INSERT INTO census_block_groups_treecounts (
    the_geom,
    treecount
)
SELECT
    blocks.the_geom,
    SUM(treeshere) AS treecount
FROM census_block_groups AS blocks
JOIN registrations AS trees
ON ST_Contains(blocks.the_geom, trees.the_geom)
GROUP BY blocks.cartodb_id;


Step 4: Client side map... CartoDB again


Further still, CartoDB created a JavaScript library which bundles Leaflet, their web SQL API, mouse behaviors, CartoCSS parsing, and a dozen other great things. So getting your data back out of CartoDB and into Leaflet requires very little code.

http://developers.cartodb.com/documentation/cartodb-js.html

http://tilelab.greeninfo.org/~gregor/cartodb_google/index.js

Not a lot to say here. The docs are less than rich in real-use-case examples, and CartoDB.js brings together a lot of moving parts. But once you figure it out, it's really something quite nice.

BONUS: CartoDB layers can have their CartoCSS changed at runtime, and have their SQL changed at runtime. This app doesn't make use of that, but in theory filtering features or changing color schemes, has never been easier.


Step 5: Nightly Automation


GoDaddy has a facility for setting up cronjobs, right there in the control panel. At 1am it runs the geocode PHP. At 2am it runs the google2cartodb PHP. At 3am it runs the spatial join. Pretty groovy.


Trouble and Surprises


Not a lot in the way of trouble and surprises.

GoDaddy's PHP has a execution time limit. This seems to be 5 minutes, and ini_set() and set_time_limit() don't seem to change it. As such, the steps really are handled as separate PHPs instead of one monolithic one to geocode, upload, and join. This is probably for the best anyway, as it's easier to debug individual parts this way.

CartoDB's free account limits you to 5 MB of storage. In the case of this client, their registrations came up to 1 MB even if we stripped down to only the Lat & Lon, and they are expecting plenty more registrations . The set of CBGs comes up to 2 MB for the SF Bay Area, and that's after I stripped out areas that were unlikely to get registrations, then simplified, and clipped to fit land. The joined layer displayed on the map, will vary in size based on the number of matching CBGs; there's a maximum of 2 MB here too, if some day every single CBG were to have at least one registered tree. As such, hitting the 5 MB limit seems very likely as they get more registrations and they may end up upgrading anyway.
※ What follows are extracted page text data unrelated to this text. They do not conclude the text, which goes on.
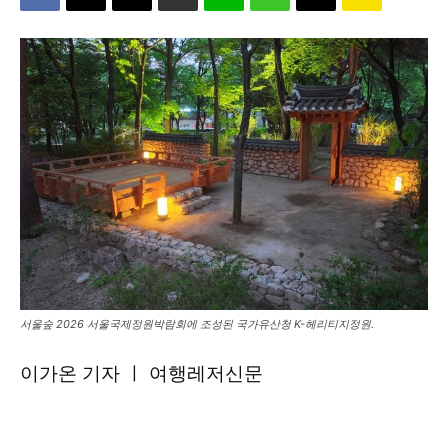
서울숲 2026 서울국제정원박람회에 조성된 국가유산청 K-헤리티지정원.
이가온 기자 ㅣ 여행레저신문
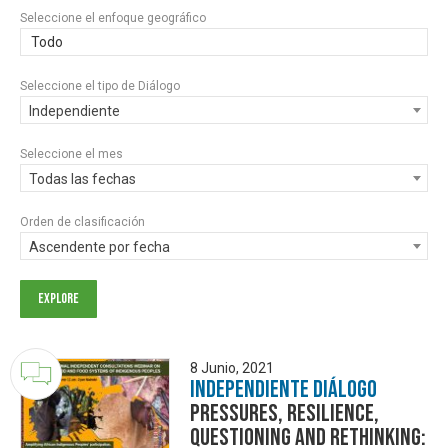
Seleccione el enfoque geográfico
Todo
Seleccione el tipo de Diálogo
Independiente
Seleccione el mes
Todas las fechas
Orden de clasificación
Ascendente por fecha
8 Junio, 2021
Independiente Diálogo
Pressures, Resilience,
Questioning and Rethinking:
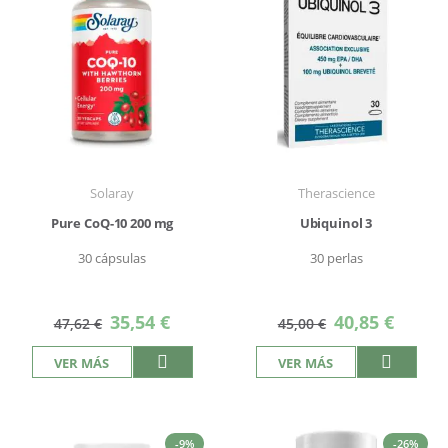
Solaray
Therascience
Pure CoQ-10 200 mg
Ubiquinol 3
30 cápsulas
30 perlas
Precio
Precio
35,54 €
40,85 €
47,62 €
45,00 €
especial
especial
VER MÁS
VER MÁS
-9%
-26%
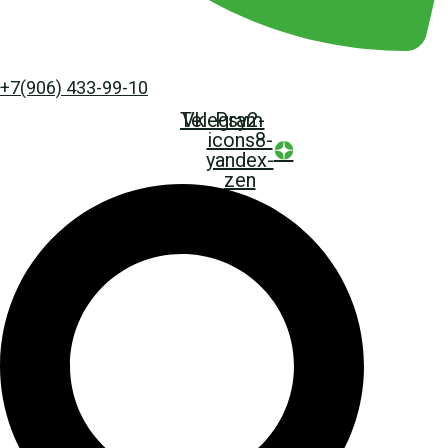
+7(906) 433-99-10
Telegram
Vk
Psy2-
icons8-
yandex-
zen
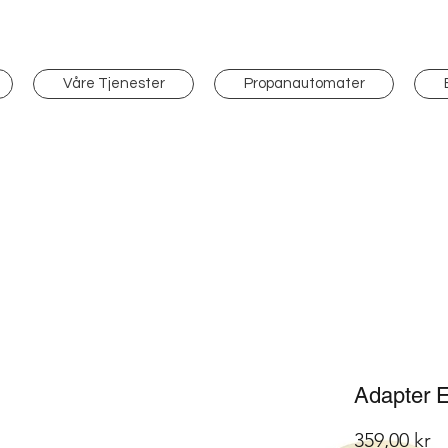
Våre Tjenester
Propanautomater
Adapter 
Pr
359,00 kr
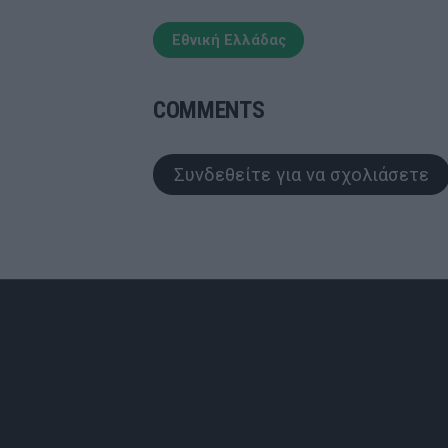
Εθνική Ελλάδας
COMMENTS
Συνδεθείτε για να σχολιάσετε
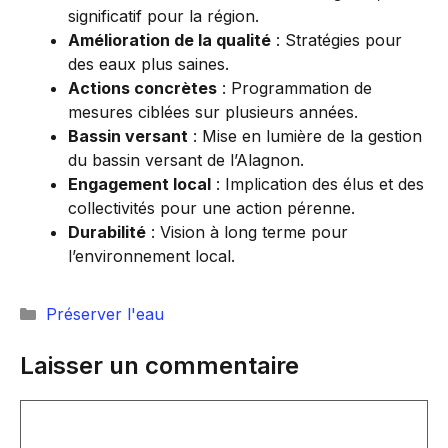
significatif pour la région.
Amélioration de la qualité
: Stratégies pour
des eaux plus saines.
Actions concrètes
: Programmation de
mesures ciblées sur plusieurs années.
Bassin versant
: Mise en lumière de la gestion
du bassin versant de l’Alagnon.
Engagement local
: Implication des élus et des
collectivités pour une action pérenne.
Durabilité
: Vision à long terme pour
l’environnement local.
Catégories
Préserver l'eau
Laisser un commentaire
Commentaire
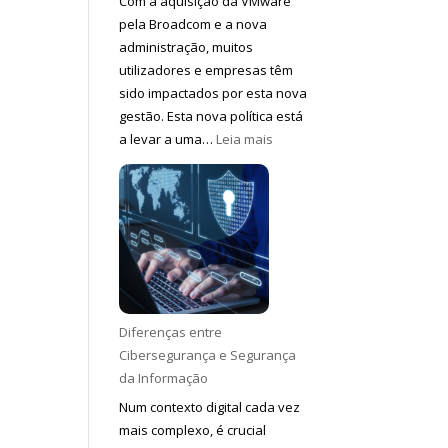
Com a aquisição da VMware
pela Broadcom e a nova
administração, muitos
utilizadores e empresas têm
sido impactados por esta nova
gestão. Esta nova política está
:
a levar a uma…
Leia mais
VMware
aumento
de
valores
Diferenças entre
Cibersegurança e Segurança
da Informação
Num contexto digital cada vez
mais complexo, é crucial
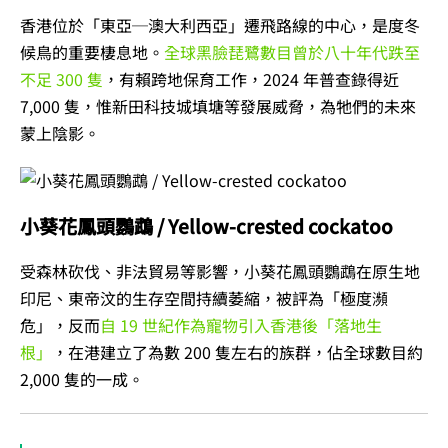
香港位於「東亞─澳大利西亞」遷飛路線的中心，是度冬
候鳥的重要棲息地。
全球黑臉琵鷺數目曾於八十年代跌至
不足 300 隻
，有賴跨地保育工作，2024 年普查錄得近
7,000 隻，惟新田科技城填塘等發展威脅，為牠們的未來
蒙上陰影。
小葵花鳳頭鸚鵡 / Yellow-crested cockatoo
受森林砍伐、非法貿易等影響，小葵花鳳頭鸚鵡在原生地
印尼、東帝汶的生存空間持續萎縮，被評為「極度瀕
危」，反而
自 19 世紀作為寵物引入香港後「落地生
根」
，在港建立了為數 200 隻左右的族群，佔全球數目約
2,000 隻的一成。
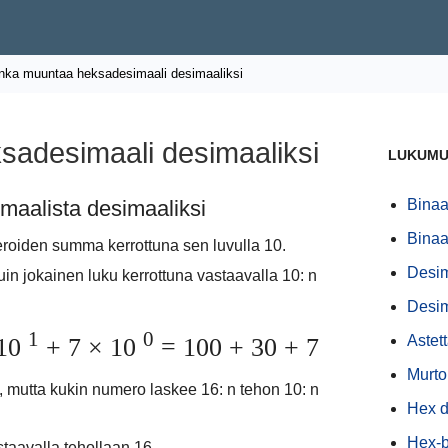
nka muuntaa heksadesimaali desimaaliksi
sadesimaali desimaaliksi
LUKUMU
aalista desimaaliksi
Binaa
Binaa
roiden summa kerrottuna sen luvulla 10.
Desim
in jokainen luku kerrottuna vastaavalla 10: n
Desim
1
0
Astet
 10
+ 7 × 10
= 100 + 30 + 7
Murto
 mutta kukin numero laskee 16: n tehon 10: n
Hex d
Hex-b
taavalla tehollaan 16.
CartoDB's web SQL API cannot create tables, only populate them. I had to upload a spreadsheet of the first few registrations, for example, and has to manually run the spatial join SQL in CartoDB's dashboard. After the table structure was there, a DELETE FROM followed by later INSERTs worked just perfectly.

CartoDB.js involves a lot of parts, and the docs are good but not always great. Though the final map involves fairly little code, figuring out exactly which code took some time. I had to read up on CartoCSS a bit, and had to read a few times to figure out that CartoDB's API won't return the_geom but that you must do query for "ST_ASGEOJSON(the_geom) as json_geom" to get it, e.g. if you want to highlight features.


Conclusion


A client wanted a geospatial app with some moderate back-end complexity, but without paying for a geo infrastructure. Using a Google-hosted contact "database", CartoDB's free tier plan, and a pinch of PHP to tie them together, it all came together beautifully.

In the meantime, I learned a lot about CartoDB and really admire what they've come up with. The $30 price tier is a bit steep for those intermediate use cases: this client may go up to 15 MB of usage, over the free tier but well under the need for the Magellan tier. If they had a smaller paid plan that would be really excellent.